A few years after our arrival, Betty joined the Keep Fit (the forerunner of Modern Rhythmic Gymnastics, without the running), taken at that time by Audrey Antrobus and taking place in the Moorpool hall, with Miss Murray tinkling away on the piano, in fact Joyce and Joan are now the only one's left from those first classes. Keep Fit was something she went to for the next forty years or so, sometimes twice a week, with forays into tap and a regular visit to London once a year to criticize, I'm sorry, comment positively on the attempts of other Keep Fit groups.
The move from High Brow to Moorpool Avenue, brought with it a large garden and a weekly Thursday visit to Mr Rutter's gardening classes. The garden benefited with a mixture of heathers and azaleas, following Betty's lead, secateurs will be available later for anyone who wants to purloin the odd cutting.
As Steve and I moved away, then more free time became available and Betty and Bryce, like a lot of others, started venturing abroad to explore "the Continent". One such trip was a cruise down the Danube, this coincided with some of the lowest water levels on record and the last major Smallpox epidemic in Europe. Dad commented that it would have been the perfect time to smuggle anything, as the customs officers stood with their backs to the wall in the customs hall and waved everyone through.
Then came bowls, crown green, naturally, none of this prissy up and down rink stuff. Both parents took to the sport, some might say with a vengeance.
Sadly Bryce died two years into his retirement, and Mum entered what we might call her Third Age. It would be honest to say that from this time she was beset by depression and anxiety, though it was said of her that she was two different women, an invalid in the house and an assassin on the bowling green. This was the era of,
"Why don't you go to the Butchers?"
"I haven't been able to walk that far for two years!"
Followed by fifteen ends of bowls in the afternoon.
In fact on a trip to her Nephew, Roger's in France Betty decided that she should investigate the Palombiere, a tree house sitting forty feet up a rustic and rickety ladder, she duly ascended causing the owner conniptions and prompting another American Cousin to remark to Steve, "Your mother - respect".
Prior to this time, older sister Emily died and it came down to Mum to look after Fred on a permanent basis, as we all know she soldiered on at this for about fifteen years before finally admitting that it was too much for her and Fred moved into a home.

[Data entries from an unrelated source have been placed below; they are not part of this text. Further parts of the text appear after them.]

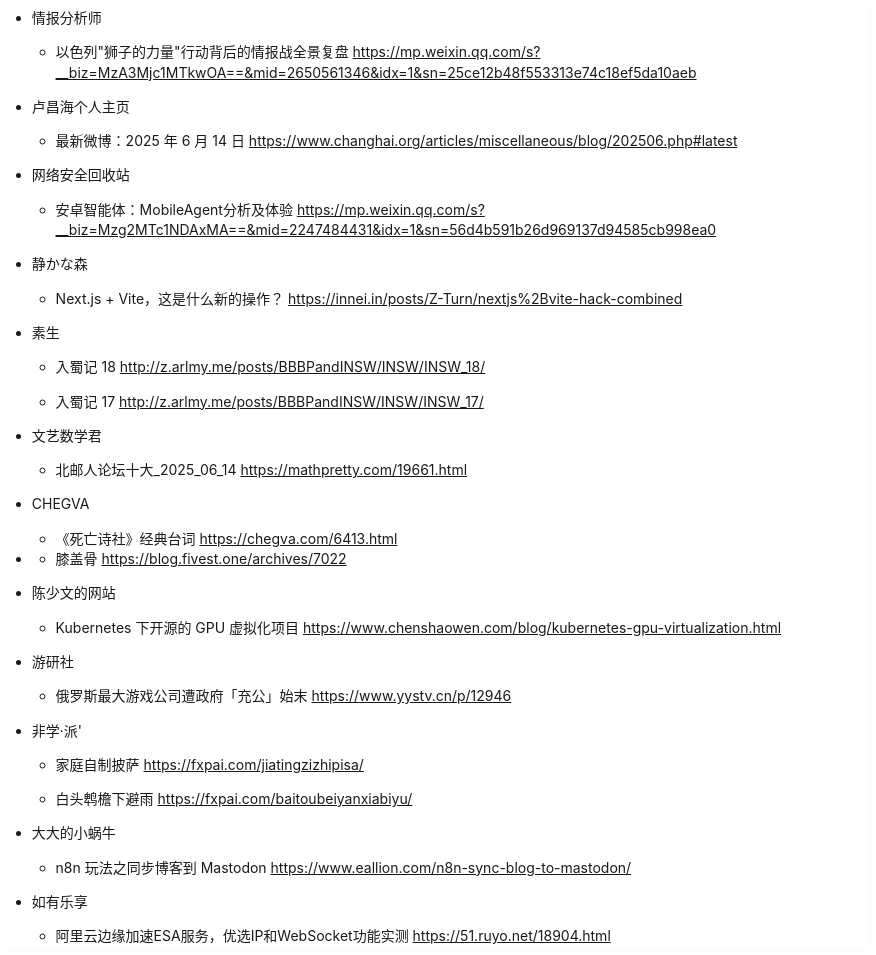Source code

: - 情报分析师
  - 以色列"狮子的力量"行动背后的情报战全景复盘
https://mp.weixin.qq.com/s?__biz=MzA3Mjc1MTkwOA==&mid=2650561346&idx=1&sn=25ce12b48f553313e74c18ef5da10aeb

- 卢昌海个人主页
  - 最新微博：2025 年 6 月 14 日
https://www.changhai.org/articles/miscellaneous/blog/202506.php#latest

- 网络安全回收站
  - 安卓智能体：MobileAgent分析及体验
https://mp.weixin.qq.com/s?__biz=Mzg2MTc1NDAxMA==&mid=2247484431&idx=1&sn=56d4b591b26d969137d94585cb998ea0

- 静かな森
  - Next.js + Vite，这是什么新的操作？
https://innei.in/posts/Z-Turn/nextjs%2Bvite-hack-combined

- 素生
  - 入蜀记 18
http://z.arlmy.me/posts/BBBPandINSW/INSW/INSW_18/

  - 入蜀记 17
http://z.arlmy.me/posts/BBBPandINSW/INSW/INSW_17/

- 文艺数学君
  - 北邮人论坛十大_2025_06_14
https://mathpretty.com/19661.html

- CHEGVA
  - 《死亡诗社》经典台词
https://chegva.com/6413.html

- 
  - 膝盖骨
https://blog.fivest.one/archives/7022

- 陈少文的网站
  - Kubernetes 下开源的 GPU 虚拟化项目
https://www.chenshaowen.com/blog/kubernetes-gpu-virtualization.html

- 游研社
  - 俄罗斯最大游戏公司遭政府「充公」始末
https://www.yystv.cn/p/12946

- 非学·派'
  - 家庭自制披萨
https://fxpai.com/jiatingzizhipisa/

  - 白头鹎檐下避雨
https://fxpai.com/baitoubeiyanxiabiyu/

- 大大的小蜗牛
  - n8n 玩法之同步博客到 Mastodon
https://www.eallion.com/n8n-sync-blog-to-mastodon/

- 如有乐享
  - 阿里云边缘加速ESA服务，优选IP和WebSocket功能实测
https://51.ruyo.net/18904.html
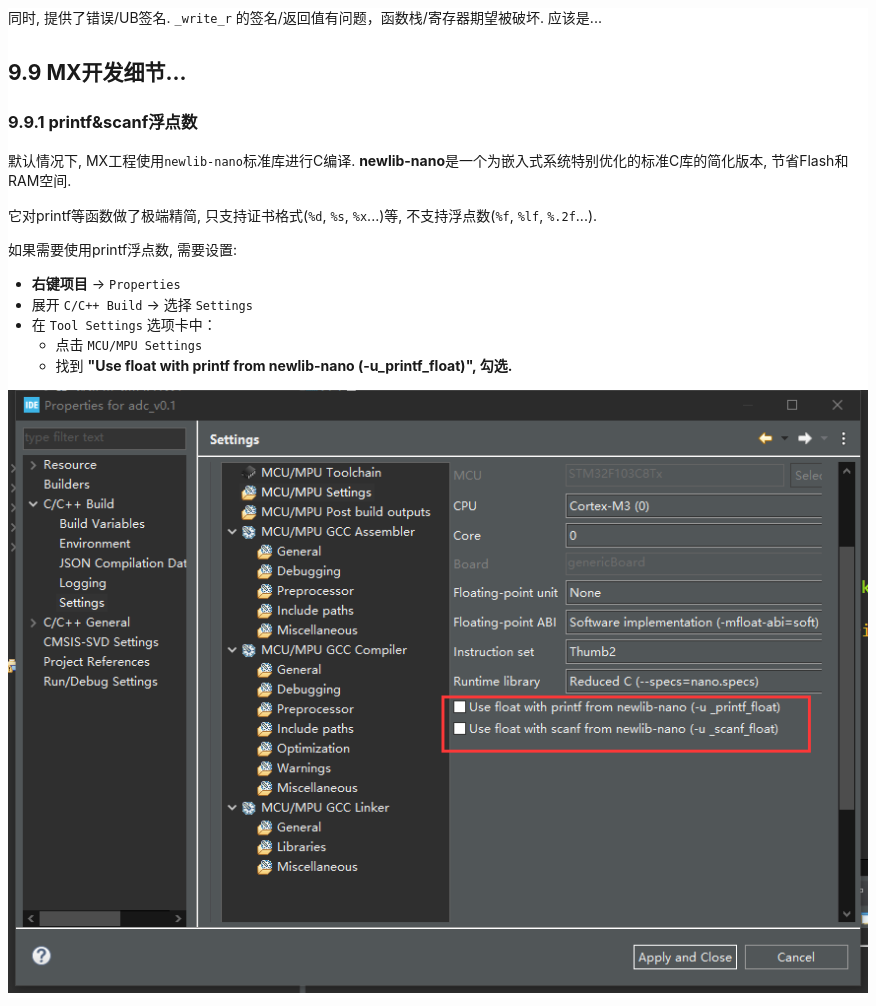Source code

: 同时, 提供了错误/UB签名. `_write_r` 的签名/返回值有问题，函数栈/寄存器期望被破坏. 应该是...






## 9.9 MX开发细节...

### 9.9.1 printf&scanf浮点数


默认情况下, MX工程使用`newlib-nano`标准库进行C编译.
**newlib-nano**是一个为嵌入式系统特别优化的标准C库的简化版本, 节省Flash和RAM空间.

它对printf等函数做了极端精简, 只支持证书格式(`%d`, `%s`, `%x`...)等, 不支持浮点数(`%f`, `%lf`, `%.2f`...).

如果需要使用printf浮点数, 需要设置:

-   **右键项目** → `Properties`   
-   展开 `C/C++ Build` → 选择 `Settings`   
-   在 `Tool Settings` 选项卡中：   
    -   点击 `MCU/MPU Settings`      
    -   找到 **"Use float with printf from newlib-nano (-u\_printf\_float)", 勾选.**

![alt text](image-165.png)
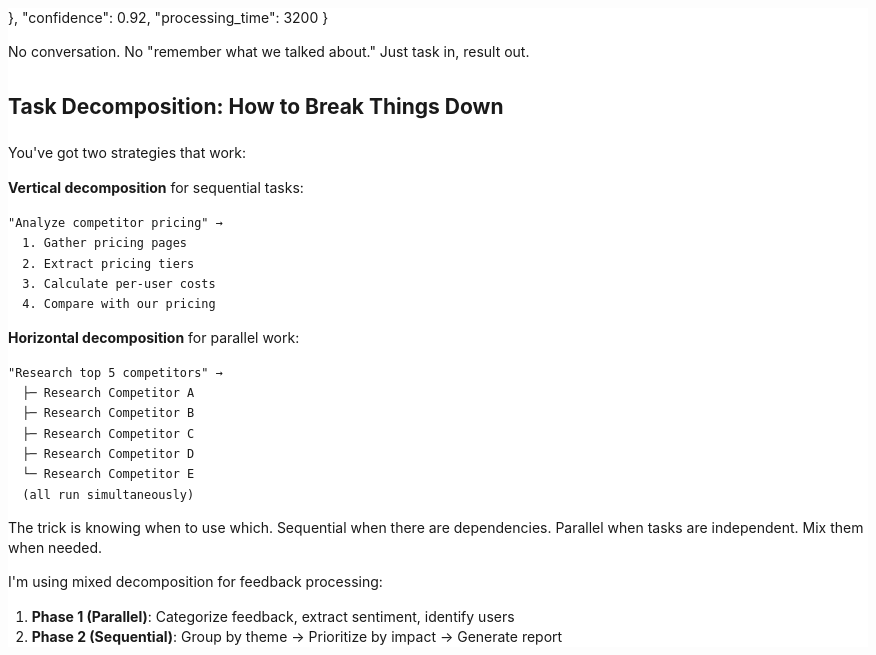   </span><span class="p">},</span><span class="w">
  </span><span class="nl">"confidence"</span><span class="p">:</span><span class="w"> </span><span class="mf">0.92</span><span class="p">,</span><span class="w">
  </span><span class="nl">"processing_time"</span><span class="p">:</span><span class="w"> </span><span class="mi">3200</span><span class="w">
</span><span class="p">}</span><span class="w">
</span></code></pre>

</div>



<p>No conversation. No "remember what we talked about." Just task in, result out.</p>

<h2>
  
  
  Task Decomposition: How to Break Things Down
</h2>

<p>You've got two strategies that work:</p>

<p><strong>Vertical decomposition</strong> for sequential tasks:<br>
</p>

<div class="highlight js-code-highlight">
<pre class="highlight plaintext"><code>"Analyze competitor pricing" →
  1. Gather pricing pages
  2. Extract pricing tiers
  3. Calculate per-user costs
  4. Compare with our pricing
</code></pre>

</div>



<p><strong>Horizontal decomposition</strong> for parallel work:<br>
</p>

<div class="highlight js-code-highlight">
<pre class="highlight plaintext"><code>"Research top 5 competitors" →
  ├─ Research Competitor A
  ├─ Research Competitor B
  ├─ Research Competitor C
  ├─ Research Competitor D
  └─ Research Competitor E
  (all run simultaneously)
</code></pre>

</div>



<p>The trick is knowing when to use which. Sequential when there are dependencies. Parallel when tasks are independent. Mix them when needed.</p>

<p>I'm using mixed decomposition for feedback processing:</p>

<ol>
<li>
<strong>Phase 1 (Parallel)</strong>: Categorize feedback, extract sentiment, identify users</li>
<li>
<strong>Phase 2 (Sequential)</strong>: Group by theme → Prioritize by impact → Generate report</li>
</ol>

Incidentally Fred has made the wreath I hope and will be attending the "do" in the Moorpool Hall after, we hope that you will all come along, as, typically, we had instructions.
Early last summer she had the first of a series of small heart attacks and decided that she would be better of in Nursing care, and so moved to The Field House, in Harborne. One of the last times I/Nick talked to Mum she had just finished her fortnightly "Key Worker Assessment", a chat about the service provision in the home. It went something like this:
"I think that visitors should be allowed to have meals with the residents."
"I think that having this assessment every two weeks is ridiculous I mean what happens in two weeks? I think it should be monthly or even every two months."
Then a gleam of pure mischieviousness,
" I think we should have an exercise bicycle."
Finally on of the sons managed to present Betty with a grandchild, prompting the reaction, "Typical now that I'm too old to enjoy them!" Now the thing about Mothers is that they are always right, unfortunately for us, with Mum that tended to be the case, sorry that WAS the case, with one exception (pause for lightning bolt), she was not too old to enjoy her Grandchild.
Lets's now do as were have been told, and remember the good things.